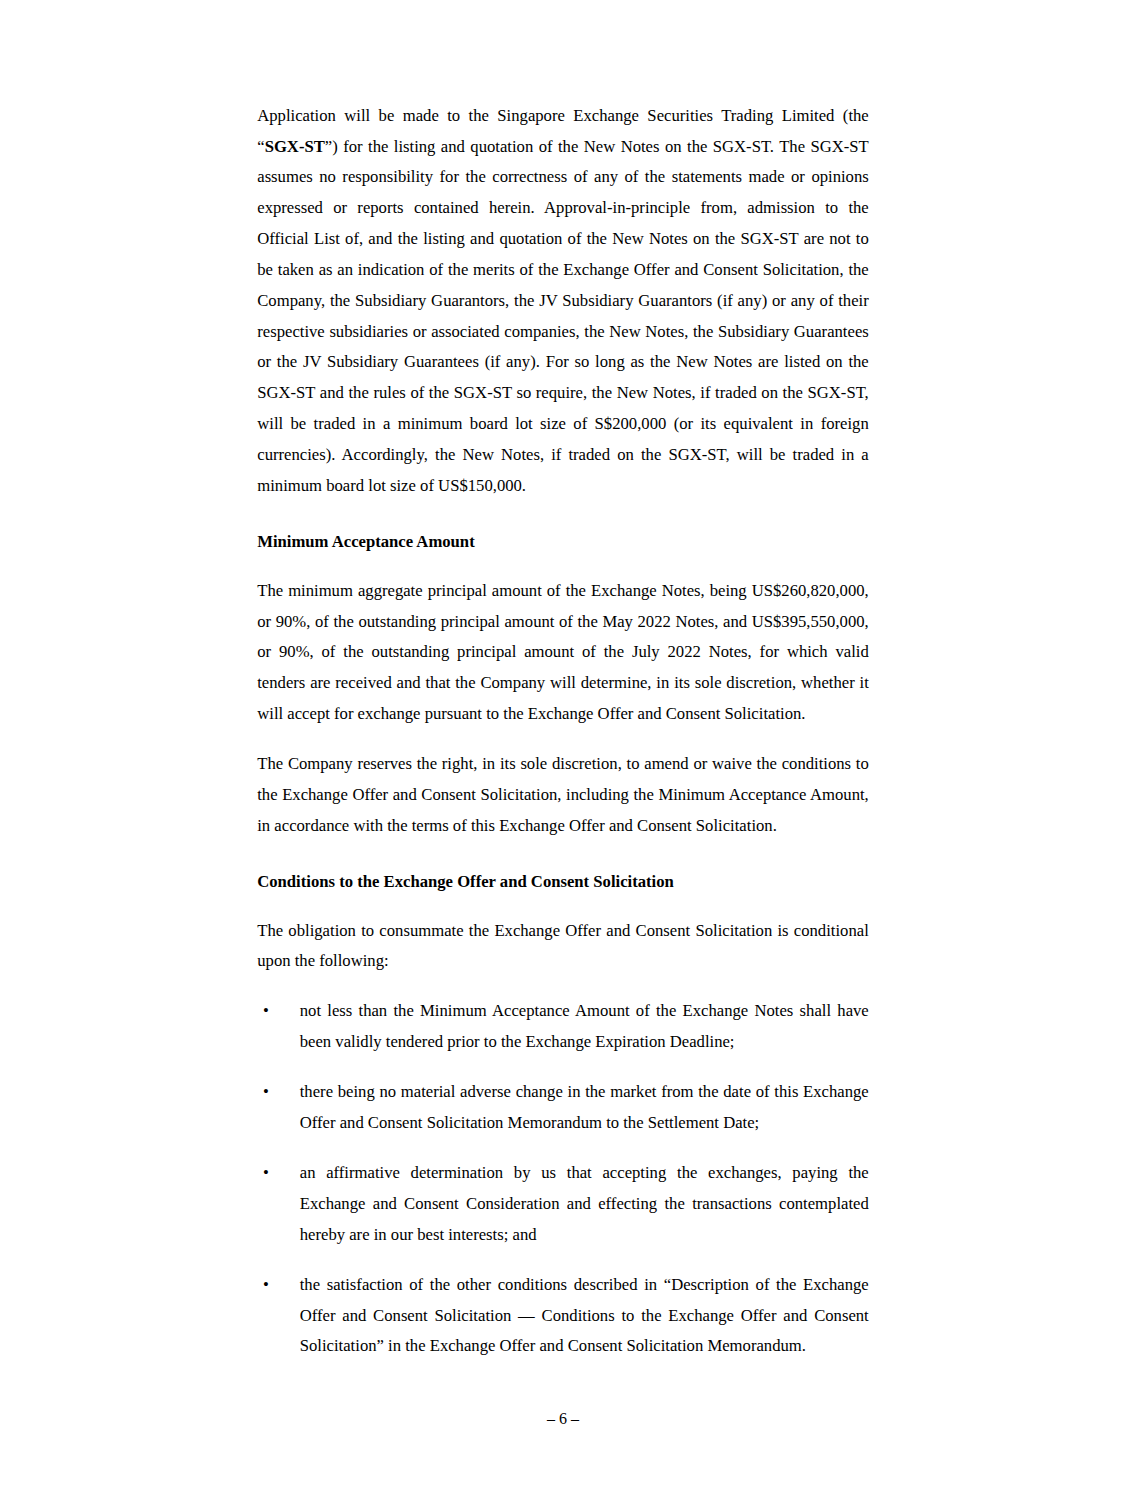Application will be made to the Singapore Exchange Securities Trading Limited (the “SGX-ST”) for the listing and quotation of the New Notes on the SGX-ST. The SGX-ST assumes no responsibility for the correctness of any of the statements made or opinions expressed or reports contained herein. Approval-in-principle from, admission to the Official List of, and the listing and quotation of the New Notes on the SGX-ST are not to be taken as an indication of the merits of the Exchange Offer and Consent Solicitation, the Company, the Subsidiary Guarantors, the JV Subsidiary Guarantors (if any) or any of their respective subsidiaries or associated companies, the New Notes, the Subsidiary Guarantees or the JV Subsidiary Guarantees (if any). For so long as the New Notes are listed on the SGX-ST and the rules of the SGX-ST so require, the New Notes, if traded on the SGX-ST, will be traded in a minimum board lot size of S$200,000 (or its equivalent in foreign currencies). Accordingly, the New Notes, if traded on the SGX-ST, will be traded in a minimum board lot size of US$150,000.
Minimum Acceptance Amount
The minimum aggregate principal amount of the Exchange Notes, being US$260,820,000, or 90%, of the outstanding principal amount of the May 2022 Notes, and US$395,550,000, or 90%, of the outstanding principal amount of the July 2022 Notes, for which valid tenders are received and that the Company will determine, in its sole discretion, whether it will accept for exchange pursuant to the Exchange Offer and Consent Solicitation.
The Company reserves the right, in its sole discretion, to amend or waive the conditions to the Exchange Offer and Consent Solicitation, including the Minimum Acceptance Amount, in accordance with the terms of this Exchange Offer and Consent Solicitation.
Conditions to the Exchange Offer and Consent Solicitation
The obligation to consummate the Exchange Offer and Consent Solicitation is conditional upon the following:
not less than the Minimum Acceptance Amount of the Exchange Notes shall have been validly tendered prior to the Exchange Expiration Deadline;
there being no material adverse change in the market from the date of this Exchange Offer and Consent Solicitation Memorandum to the Settlement Date;
an affirmative determination by us that accepting the exchanges, paying the Exchange and Consent Consideration and effecting the transactions contemplated hereby are in our best interests; and
the satisfaction of the other conditions described in “Description of the Exchange Offer and Consent Solicitation — Conditions to the Exchange Offer and Consent Solicitation” in the Exchange Offer and Consent Solicitation Memorandum.
– 6 –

§ **ACTIVITY**
All lines from the one that contains "not less than" to the end of the records above are to be copied exactly; leave out the rest.

§ **ANSWER AREA**
not less than the Minimum Acceptance Amount of the Exchange Notes shall have been validly tendered prior to the Exchange Expiration Deadline;
there being no material adverse change in the market from the date of this Exchange Offer and Consent Solicitation Memorandum to the Settlement Date;
an affirmative determination by us that accepting the exchanges, paying the Exchange and Consent Consideration and effecting the transactions contemplated hereby are in our best interests; and
the satisfaction of the other conditions described in “Description of the Exchange Offer and Consent Solicitation — Conditions to the Exchange Offer and Consent Solicitation” in the Exchange Offer and Consent Solicitation Memorandum.
– 6 –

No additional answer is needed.